On the question of ethics, British peers have made progressive decisions, as on the vote in favour of new life to save the life of an existing child. British people in general do not like interference in morals, and we have a history of censorship battles (Mary Whitehouse, the Film Board, Lord Denning and Lady Chatterley).

The assertion of professional control, however, whether against our government or Brussels, is a form of resistance that goes largely unnoticed. An example of this is where childcare professionals have insisted on well-trained staff and qualified specialist teachers to work in children's centres, exposing the government's Sure Start agenda as inadequate for children and patronising to parents. Or where tourist guides throughout Europe are taking charge of their training and standards, and have reached agreement not to encroach on each other's territory.

The RMT staged a march from the North to London for the re-nationalisation of the railways and against EU privatisation, but the election elbowed even that aside. Other unions, such as the Community and Youth Workers, have taken a stand against the EU.

Embarrassed
There is an embarrassed silence from politicians who clearly think France and Netherlands could vote NO to the Constitution — or Yes only by a small margin. There is over 80% opposition in Britain, but lack of debate is ominous. Blair has already indicated he might call off a referendum here. That would be to quash debate before we have barely started to have one.

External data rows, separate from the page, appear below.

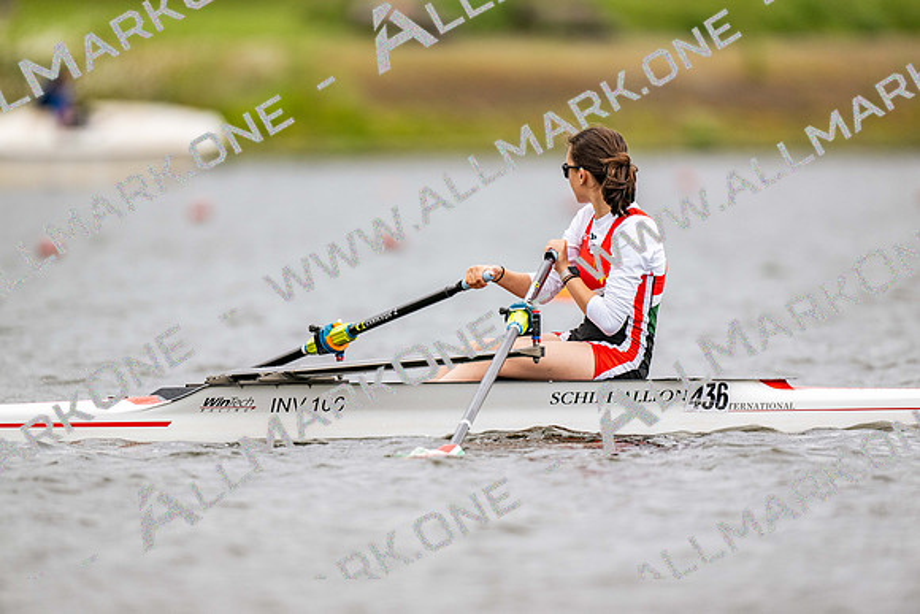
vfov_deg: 2.3
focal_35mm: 600
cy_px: 307
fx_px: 15336
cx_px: 460
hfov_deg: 3.4
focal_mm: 600
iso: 450
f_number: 4
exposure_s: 1/2500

If there is a French NO, we must demand a referendum to make it difficult for them to come back with a revised plan to force us to vote YES. And if our government won't hold one, the British people will have to organise their own. We must decide our own way forward.

We must end the intervention in our private lives and the non-intervention in industry. We must stop granting a mandate to politicians at election time to return with a capitalist agenda generation after generation. We must choose reality, not illusion.

NO TO STATE CONTROL — YES TO A WORKERS' BRITAIN!